(Transcribed page contents)
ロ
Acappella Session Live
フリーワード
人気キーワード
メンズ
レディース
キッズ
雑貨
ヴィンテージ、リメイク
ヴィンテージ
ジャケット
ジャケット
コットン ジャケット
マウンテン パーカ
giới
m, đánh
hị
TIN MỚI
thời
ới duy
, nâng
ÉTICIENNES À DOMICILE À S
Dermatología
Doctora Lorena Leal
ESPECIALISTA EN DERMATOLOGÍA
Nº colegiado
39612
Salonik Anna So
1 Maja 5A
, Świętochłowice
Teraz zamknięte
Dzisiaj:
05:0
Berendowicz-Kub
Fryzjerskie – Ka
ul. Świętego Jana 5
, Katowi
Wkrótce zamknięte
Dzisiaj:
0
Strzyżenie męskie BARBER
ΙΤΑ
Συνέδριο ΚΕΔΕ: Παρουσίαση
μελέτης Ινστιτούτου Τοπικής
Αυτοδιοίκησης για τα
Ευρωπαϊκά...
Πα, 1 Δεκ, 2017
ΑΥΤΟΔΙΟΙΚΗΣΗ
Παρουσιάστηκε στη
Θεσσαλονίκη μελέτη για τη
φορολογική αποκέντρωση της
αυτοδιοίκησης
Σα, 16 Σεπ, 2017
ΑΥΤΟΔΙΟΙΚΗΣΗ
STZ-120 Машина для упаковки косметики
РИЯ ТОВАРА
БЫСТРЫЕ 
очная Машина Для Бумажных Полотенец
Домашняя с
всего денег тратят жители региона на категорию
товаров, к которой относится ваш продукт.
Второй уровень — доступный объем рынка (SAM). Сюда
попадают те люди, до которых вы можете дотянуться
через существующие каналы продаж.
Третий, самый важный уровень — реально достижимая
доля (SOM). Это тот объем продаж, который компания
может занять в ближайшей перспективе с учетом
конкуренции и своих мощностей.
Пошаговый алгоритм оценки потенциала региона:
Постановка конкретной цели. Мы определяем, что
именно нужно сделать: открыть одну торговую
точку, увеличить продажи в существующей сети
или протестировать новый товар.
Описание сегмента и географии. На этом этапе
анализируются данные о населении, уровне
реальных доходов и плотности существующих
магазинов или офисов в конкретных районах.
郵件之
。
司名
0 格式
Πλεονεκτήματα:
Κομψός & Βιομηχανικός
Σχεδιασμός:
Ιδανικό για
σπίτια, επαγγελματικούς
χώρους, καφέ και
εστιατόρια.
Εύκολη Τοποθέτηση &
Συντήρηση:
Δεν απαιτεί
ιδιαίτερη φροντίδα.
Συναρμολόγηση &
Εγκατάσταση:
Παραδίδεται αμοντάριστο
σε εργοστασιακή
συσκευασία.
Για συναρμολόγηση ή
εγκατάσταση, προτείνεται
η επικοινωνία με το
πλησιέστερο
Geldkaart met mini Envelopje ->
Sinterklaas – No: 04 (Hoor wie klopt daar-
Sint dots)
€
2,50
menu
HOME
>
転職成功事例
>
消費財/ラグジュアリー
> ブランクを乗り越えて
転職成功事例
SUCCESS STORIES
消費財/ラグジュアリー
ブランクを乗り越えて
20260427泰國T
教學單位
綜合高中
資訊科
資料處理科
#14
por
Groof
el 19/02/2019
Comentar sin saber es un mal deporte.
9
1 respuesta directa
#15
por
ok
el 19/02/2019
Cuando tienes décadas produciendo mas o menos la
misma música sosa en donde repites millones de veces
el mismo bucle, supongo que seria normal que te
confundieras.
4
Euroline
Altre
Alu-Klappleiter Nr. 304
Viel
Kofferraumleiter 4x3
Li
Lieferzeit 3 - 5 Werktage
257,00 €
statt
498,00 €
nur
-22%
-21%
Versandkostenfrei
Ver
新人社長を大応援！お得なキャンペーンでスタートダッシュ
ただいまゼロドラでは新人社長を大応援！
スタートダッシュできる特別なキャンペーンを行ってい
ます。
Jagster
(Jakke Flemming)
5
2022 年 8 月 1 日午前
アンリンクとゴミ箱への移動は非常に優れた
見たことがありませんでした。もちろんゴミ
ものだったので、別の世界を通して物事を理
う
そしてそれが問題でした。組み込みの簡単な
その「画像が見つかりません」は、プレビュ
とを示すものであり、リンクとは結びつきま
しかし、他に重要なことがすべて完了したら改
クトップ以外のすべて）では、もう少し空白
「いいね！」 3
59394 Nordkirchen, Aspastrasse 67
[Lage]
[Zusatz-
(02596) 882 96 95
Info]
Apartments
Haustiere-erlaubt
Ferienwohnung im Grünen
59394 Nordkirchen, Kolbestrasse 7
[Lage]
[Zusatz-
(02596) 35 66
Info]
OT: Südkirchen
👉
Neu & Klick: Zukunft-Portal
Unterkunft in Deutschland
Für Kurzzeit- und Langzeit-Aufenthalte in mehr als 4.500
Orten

• Work task:
Return solely the number of lines in the data that include the word "zamknięte".

• Result of the task:
2